### WHAT TO PRODUCE:
When you retype the data, keep every word exactly and include none of the pictures.

Excerpts from a dataset:
****************

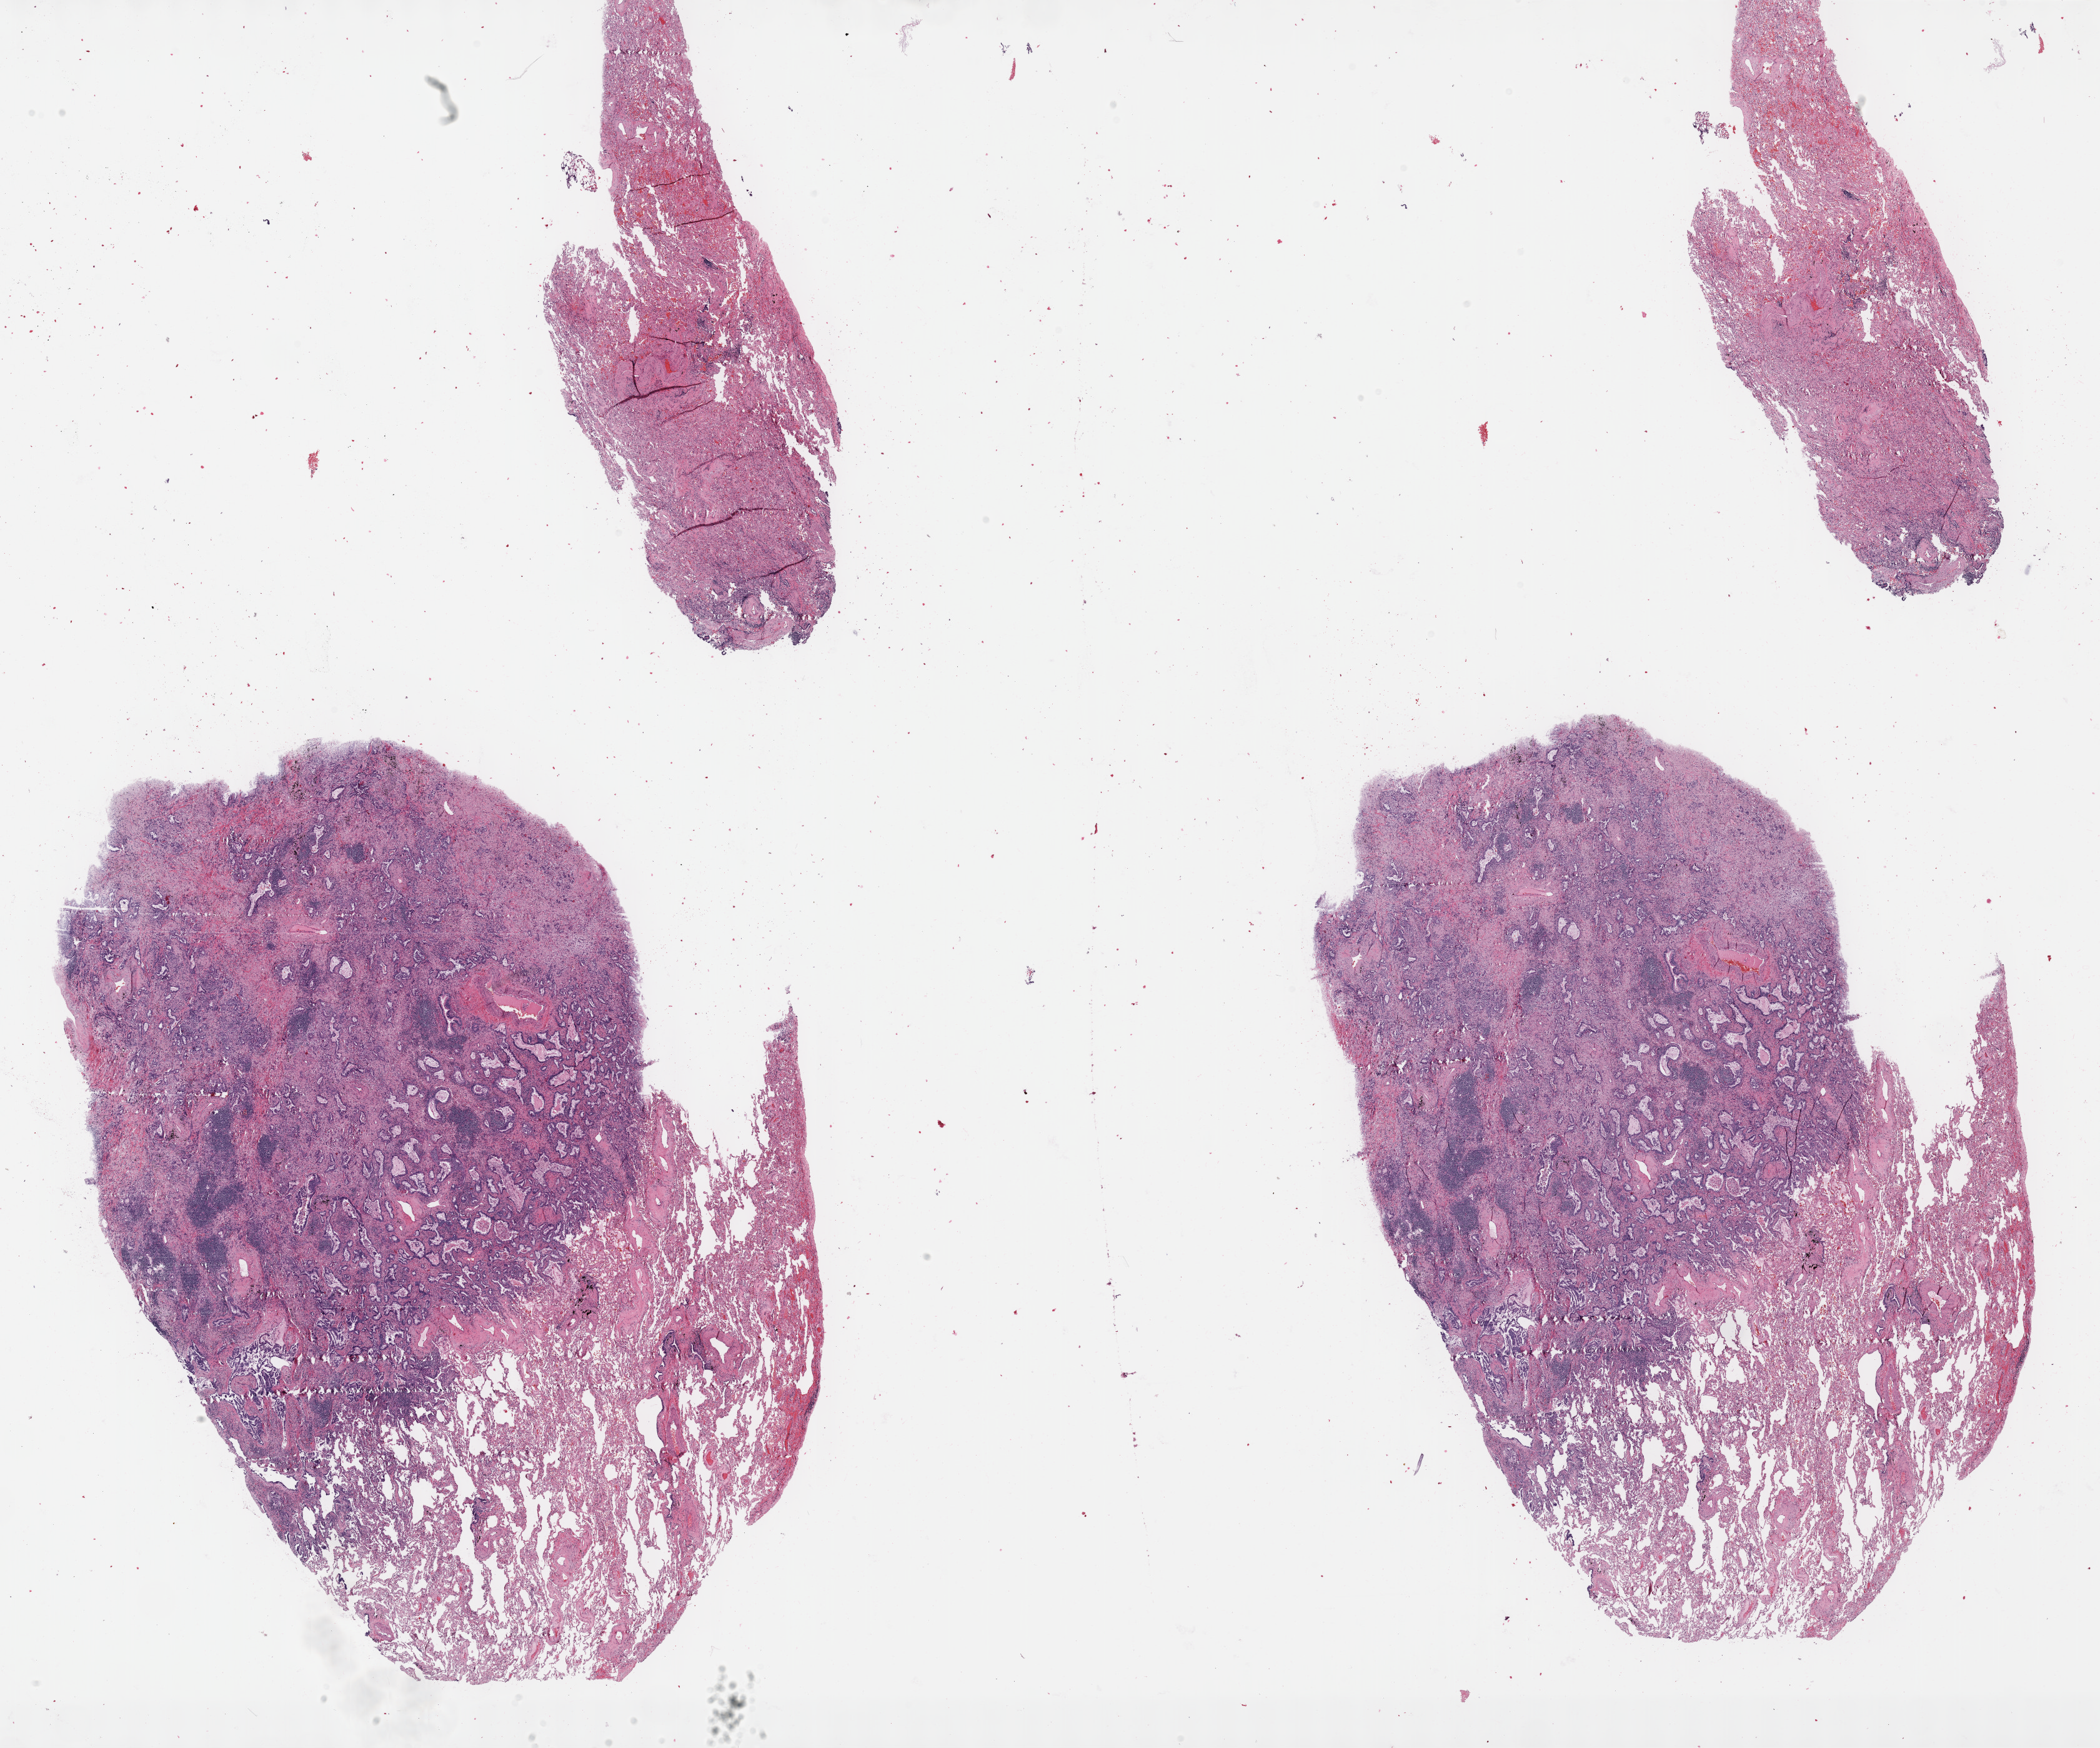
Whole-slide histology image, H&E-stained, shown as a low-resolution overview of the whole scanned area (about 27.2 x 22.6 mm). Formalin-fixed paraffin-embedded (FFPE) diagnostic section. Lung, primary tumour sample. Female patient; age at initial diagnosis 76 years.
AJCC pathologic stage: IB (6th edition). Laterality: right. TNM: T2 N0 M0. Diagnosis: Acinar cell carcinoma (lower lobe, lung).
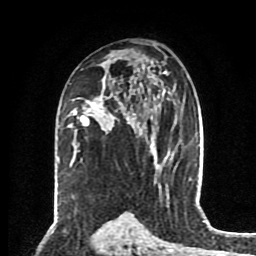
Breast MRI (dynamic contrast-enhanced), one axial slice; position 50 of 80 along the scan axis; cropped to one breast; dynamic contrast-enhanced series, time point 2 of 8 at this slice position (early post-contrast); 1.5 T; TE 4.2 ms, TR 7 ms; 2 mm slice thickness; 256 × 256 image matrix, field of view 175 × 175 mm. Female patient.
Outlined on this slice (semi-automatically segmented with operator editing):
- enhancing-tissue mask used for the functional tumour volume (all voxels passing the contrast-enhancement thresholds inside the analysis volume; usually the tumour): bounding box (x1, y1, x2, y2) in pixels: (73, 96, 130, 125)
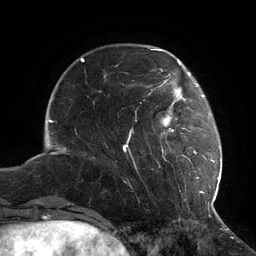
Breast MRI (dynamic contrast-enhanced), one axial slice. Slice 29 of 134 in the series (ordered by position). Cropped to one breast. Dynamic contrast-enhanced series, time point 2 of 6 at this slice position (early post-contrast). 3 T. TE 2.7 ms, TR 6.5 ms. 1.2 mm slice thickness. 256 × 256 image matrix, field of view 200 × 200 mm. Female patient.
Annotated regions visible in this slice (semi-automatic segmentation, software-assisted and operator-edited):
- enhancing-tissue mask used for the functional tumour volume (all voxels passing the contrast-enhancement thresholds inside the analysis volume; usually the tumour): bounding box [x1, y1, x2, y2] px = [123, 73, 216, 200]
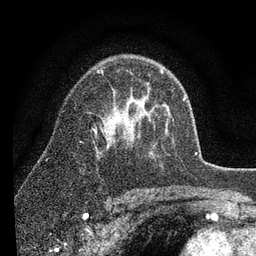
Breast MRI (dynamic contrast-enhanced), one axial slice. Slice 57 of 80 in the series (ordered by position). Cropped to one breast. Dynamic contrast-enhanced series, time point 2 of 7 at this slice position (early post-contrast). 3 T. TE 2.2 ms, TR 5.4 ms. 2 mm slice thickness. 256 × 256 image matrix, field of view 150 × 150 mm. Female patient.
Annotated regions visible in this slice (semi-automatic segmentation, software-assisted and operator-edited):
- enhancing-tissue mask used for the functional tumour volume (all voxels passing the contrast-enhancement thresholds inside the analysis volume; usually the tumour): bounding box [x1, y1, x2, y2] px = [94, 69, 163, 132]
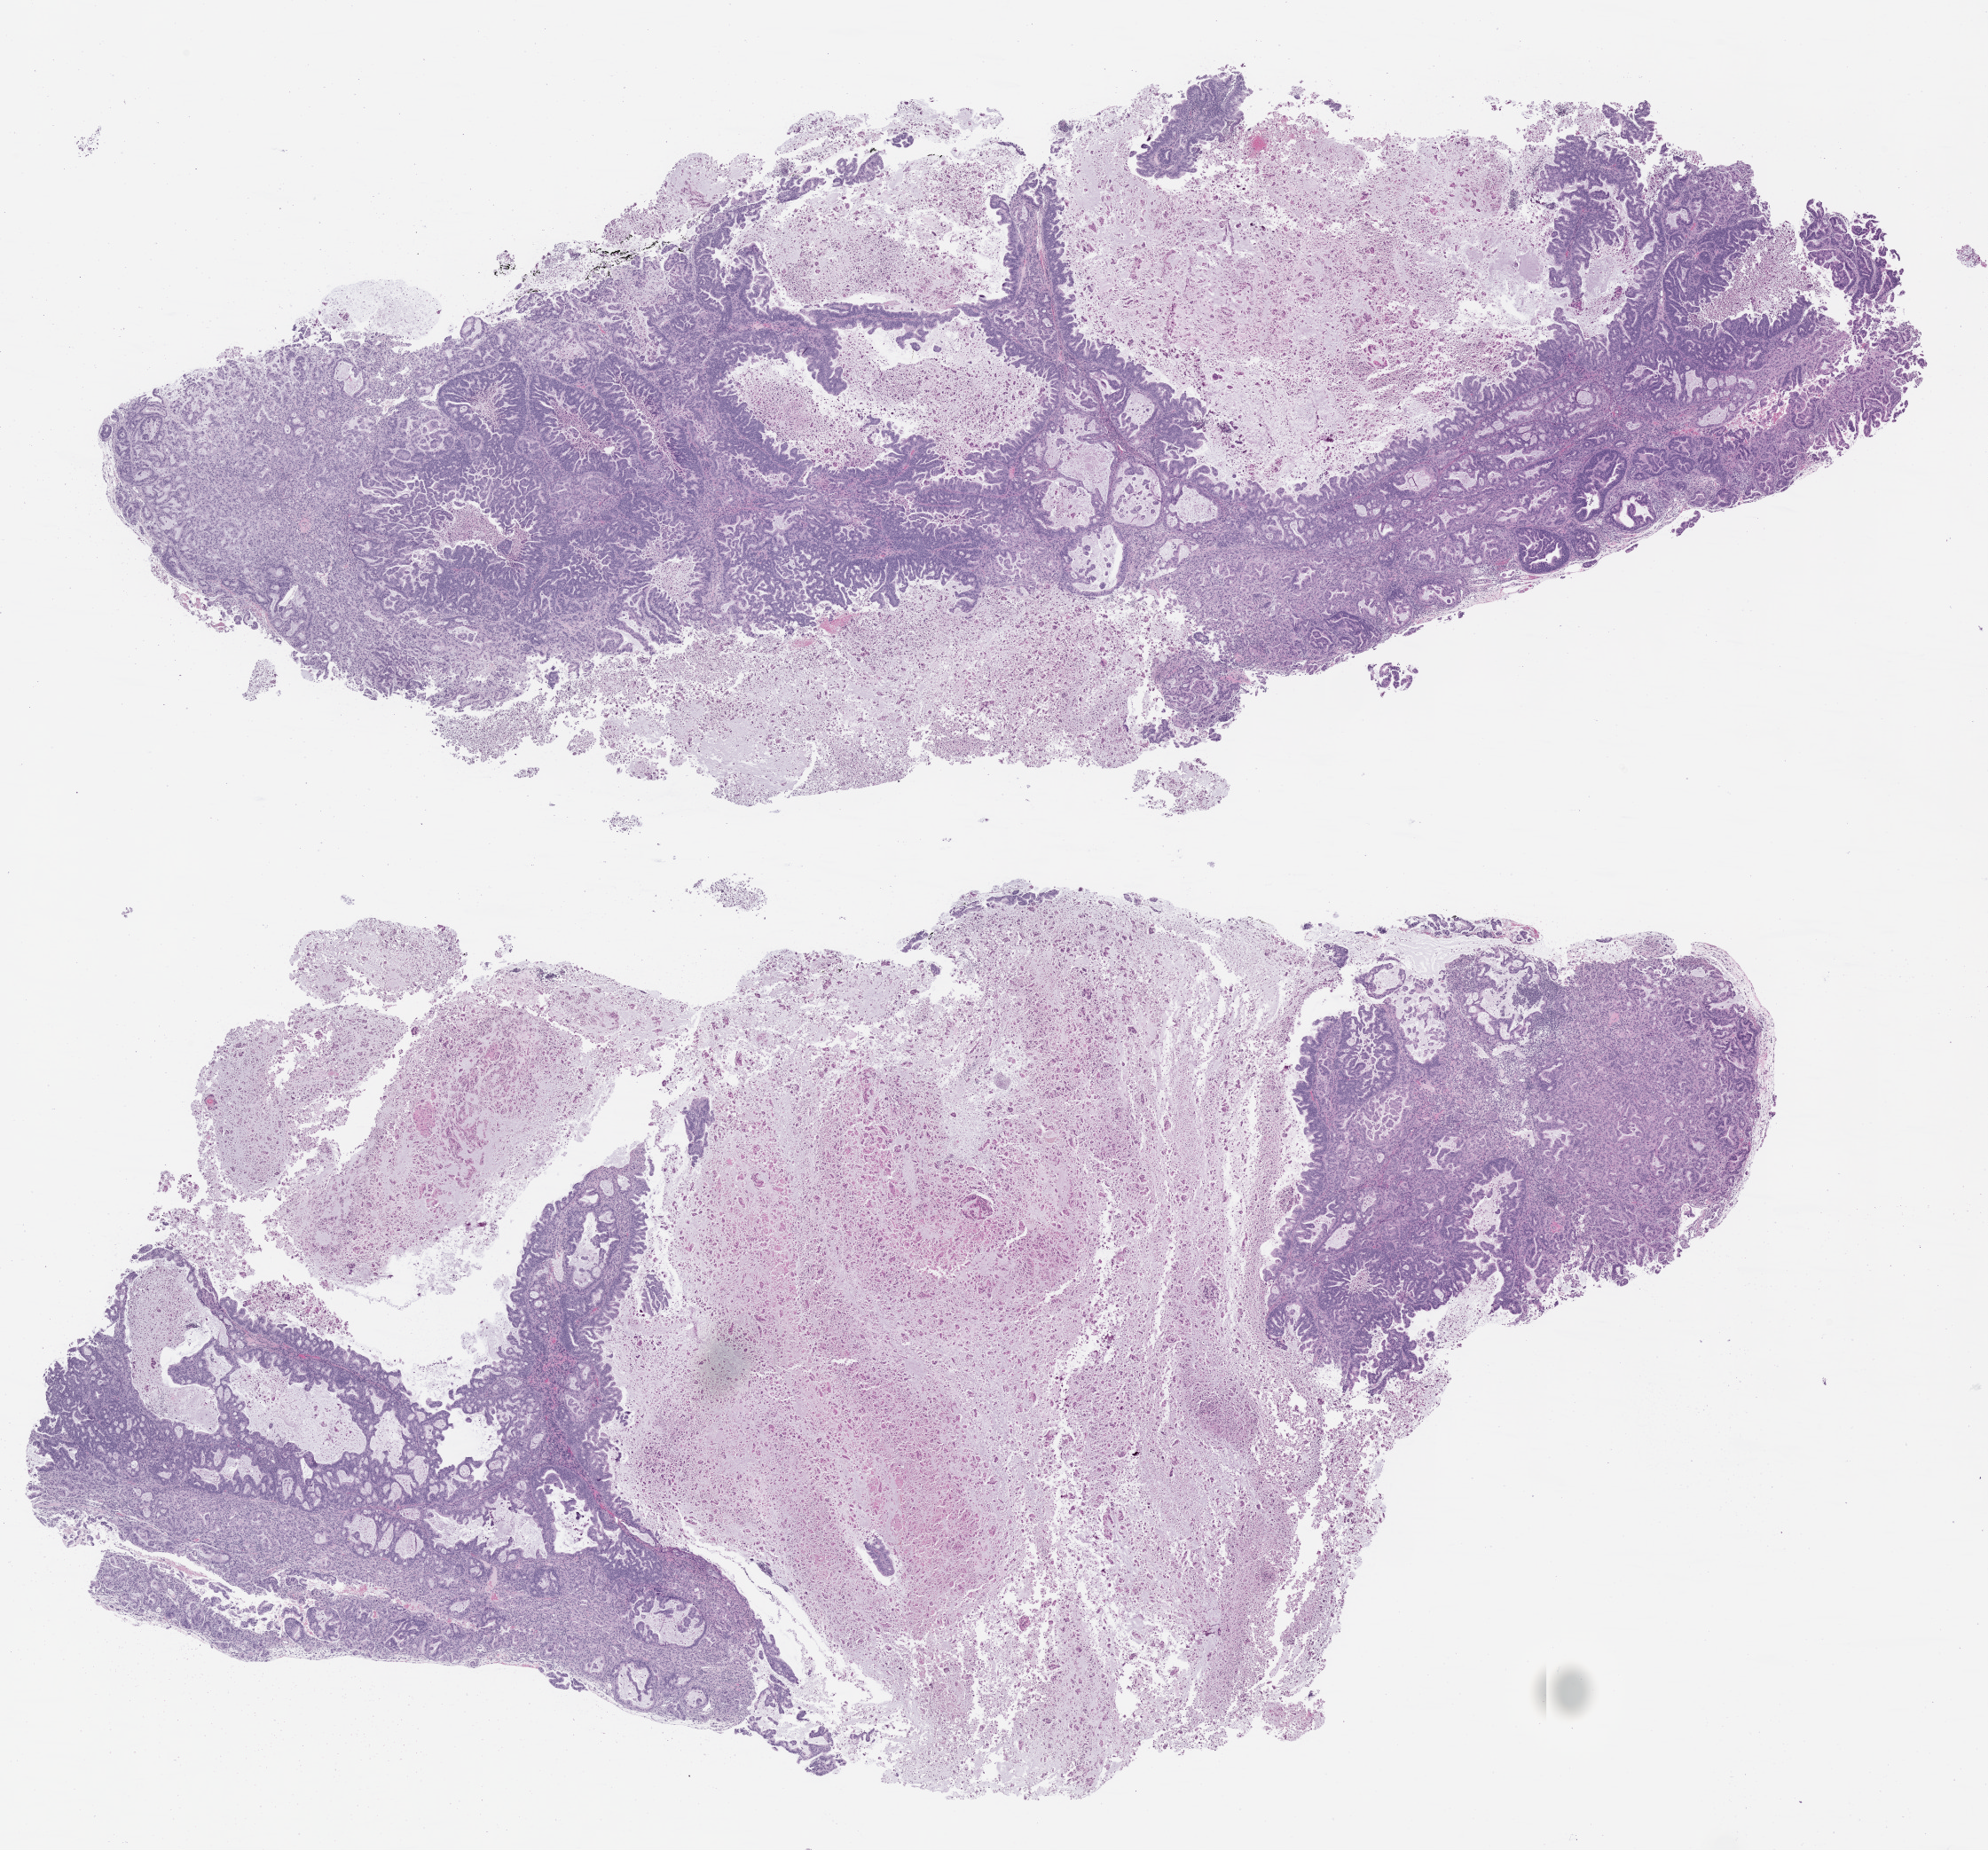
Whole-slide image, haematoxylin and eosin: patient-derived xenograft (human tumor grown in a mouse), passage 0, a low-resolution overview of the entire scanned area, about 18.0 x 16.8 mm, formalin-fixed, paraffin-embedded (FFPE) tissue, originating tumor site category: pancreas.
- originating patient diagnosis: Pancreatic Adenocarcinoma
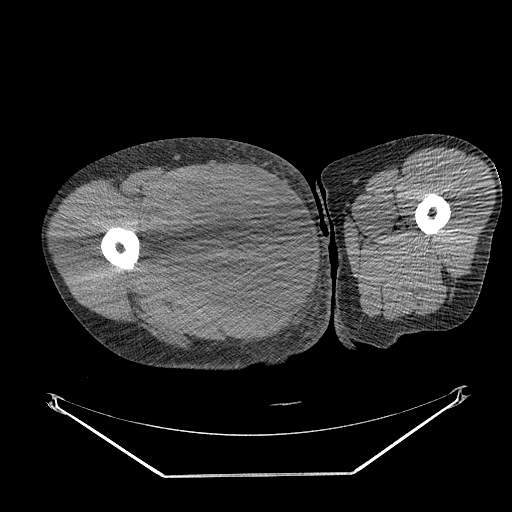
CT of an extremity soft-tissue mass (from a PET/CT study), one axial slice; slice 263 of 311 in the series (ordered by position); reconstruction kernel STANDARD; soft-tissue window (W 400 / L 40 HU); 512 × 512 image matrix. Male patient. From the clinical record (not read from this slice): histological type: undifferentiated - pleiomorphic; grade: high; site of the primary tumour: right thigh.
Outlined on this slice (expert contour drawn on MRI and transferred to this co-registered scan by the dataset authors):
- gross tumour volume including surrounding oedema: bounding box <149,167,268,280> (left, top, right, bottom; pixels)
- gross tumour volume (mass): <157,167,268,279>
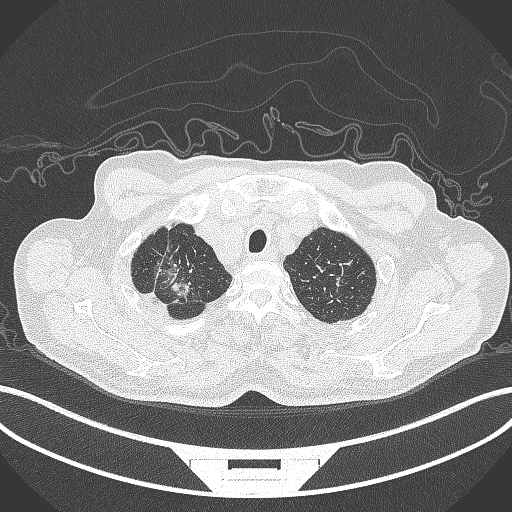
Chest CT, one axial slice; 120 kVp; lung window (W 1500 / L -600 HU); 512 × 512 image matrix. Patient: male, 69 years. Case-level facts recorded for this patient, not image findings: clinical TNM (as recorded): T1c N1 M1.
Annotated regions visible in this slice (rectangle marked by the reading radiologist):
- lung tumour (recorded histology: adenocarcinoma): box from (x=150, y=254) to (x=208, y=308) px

****************

### OUTPUT FOR THIS EXERCISE:
Whole-slide histology image, H&E-stained, shown as a low-resolution overview of the whole scanned area (about 27.2 x 22.6 mm). Formalin-fixed paraffin-embedded (FFPE) diagnostic section. Lung, primary tumour sample. Female patient; age at initial diagnosis 76 years.
AJCC pathologic stage: IB (6th edition). Laterality: right. TNM: T2 N0 M0. Diagnosis: Acinar cell carcinoma (lower lobe, lung).
Breast MRI (dynamic contrast-enhanced), one axial slice; position 50 of 80 along the scan axis; cropped to one breast; dynamic contrast-enhanced series, time point 2 of 8 at this slice position (early post-contrast); 1.5 T; TE 4.2 ms, TR 7 ms; 2 mm slice thickness; 256 × 256 image matrix, field of view 175 × 175 mm. Female patient.
Outlined on this slice (semi-automatically segmented with operator editing):
- enhancing-tissue mask used for the functional tumour volume (all voxels passing the contrast-enhancement thresholds inside the analysis volume; usually the tumour): bounding box (x1, y1, x2, y2) in pixels: (73, 96, 130, 125)
Breast MRI (dynamic contrast-enhanced), one axial slice. Slice 29 of 134 in the series (ordered by position). Cropped to one breast. Dynamic contrast-enhanced series, time point 2 of 6 at this slice position (early post-contrast). 3 T. TE 2.7 ms, TR 6.5 ms. 1.2 mm slice thickness. 256 × 256 image matrix, field of view 200 × 200 mm. Female patient.
Annotated regions visible in this slice (semi-automatic segmentation, software-assisted and operator-edited):
- enhancing-tissue mask used for the functional tumour volume (all voxels passing the contrast-enhancement thresholds inside the analysis volume; usually the tumour): bounding box [x1, y1, x2, y2] px = [123, 73, 216, 200]
Breast MRI (dynamic contrast-enhanced), one axial slice. Slice 57 of 80 in the series (ordered by position). Cropped to one breast. Dynamic contrast-enhanced series, time point 2 of 7 at this slice position (early post-contrast). 3 T. TE 2.2 ms, TR 5.4 ms. 2 mm slice thickness. 256 × 256 image matrix, field of view 150 × 150 mm. Female patient.
Annotated regions visible in this slice (semi-automatic segmentation, software-assisted and operator-edited):
- enhancing-tissue mask used for the functional tumour volume (all voxels passing the contrast-enhancement thresholds inside the analysis volume; usually the tumour): bounding box [x1, y1, x2, y2] px = [94, 69, 163, 132]
Whole-slide image, haematoxylin and eosin: patient-derived xenograft (human tumor grown in a mouse), passage 0, a low-resolution overview of the entire scanned area, about 18.0 x 16.8 mm, formalin-fixed, paraffin-embedded (FFPE) tissue, originating tumor site category: pancreas.
- originating patient diagnosis: Pancreatic Adenocarcinoma
CT of an extremity soft-tissue mass (from a PET/CT study), one axial slice; slice 263 of 311 in the series (ordered by position); reconstruction kernel STANDARD; soft-tissue window (W 400 / L 40 HU); 512 × 512 image matrix. Male patient. From the clinical record (not read from this slice): histological type: undifferentiated - pleiomorphic; grade: high; site of the primary tumour: right thigh.
Outlined on this slice (expert contour drawn on MRI and transferred to this co-registered scan by the dataset authors):
- gross tumour volume including surrounding oedema: bounding box <149,167,268,280> (left, top, right, bottom; pixels)
- gross tumour volume (mass): <157,167,268,279>
Chest CT, one axial slice; 120 kVp; lung window (W 1500 / L -600 HU); 512 × 512 image matrix. Patient: male, 69 years. Case-level facts recorded for this patient, not image findings: clinical TNM (as recorded): T1c N1 M1.
Annotated regions visible in this slice (rectangle marked by the reading radiologist):
- lung tumour (recorded histology: adenocarcinoma): box from (x=150, y=254) to (x=208, y=308) px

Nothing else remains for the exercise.